Firman menambahkan bahwa perubahan arah kebijakan menjadi lebih ketat sangat mungkin dilakukan sekarang, terutama dengan komitmen Presiden Prabowo yang ia sebut kuat dalam agenda perlindungan lingkungan.
"Namun saat ini, dengan komitmen Pak Prabowo yang begitu kuat, maka sudah saatnya kita harus mengembalikan regulasi menjadi regulasi yang benar, melindungi kepentingan ekologi, ekosistem kita, melindungi hutan kita, dan kemudian kita tidak lagi berpihak dalam kepentingan-kepentingan kelompok tertentu," lanjut Firman.
Ia juga menyarankan agar regulasi yang berpotensi memberi celah penyalahgunaan kawasan hutan segera dievaluasi. Penguatan lembaga pengawasan menjadi penting, meniru negara-negara dengan sistem kehutanan ketat seperti Brasil.
"Kemudian juga di samping kita harus memiliki regulasi, bagi mereka yang melakukan pelanggaran-pelanggaran harus ditindak tegas, proses hukum sesuai ketentuan hukum yang berlaku," tegas Firman.
Firman mengingatkan bahwa pembiaran terhadap penyalahgunaan lahan hanya akan mengulangi bencana serupa. Karena itu, penataan ulang kebijakan agraria menurutnya tak bisa dihindari.
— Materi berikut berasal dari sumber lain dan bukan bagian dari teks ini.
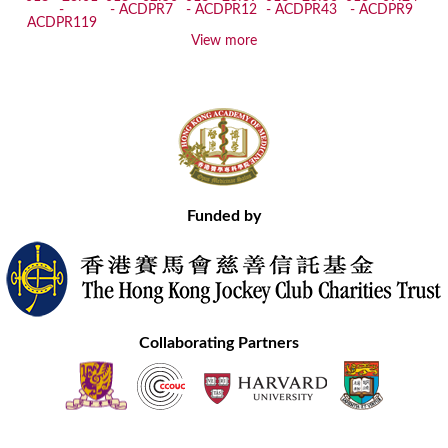
View more
Funded by
Collaborating Partners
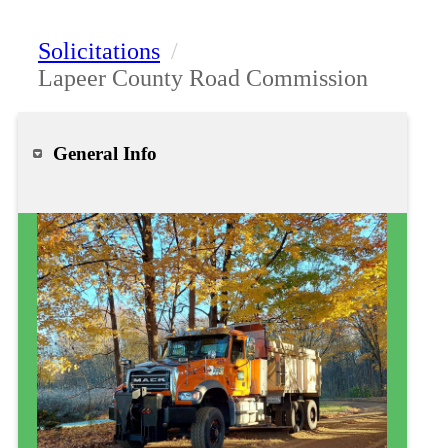
Solicitations
/
Lapeer County Road Commission
General Info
"Jangan ada lagi sapu tangan di belakang layar, ada banyak korban yang sangat luar biasa. Dan ini tidak sekali dua kali, dan hampir terjadi di mana-mana dengan skala kecil, skala menengah, skala besar. Oleh karena itu, reforma agraria ini juga menjadi bagian yang harus dievaluasi," pungkasnya.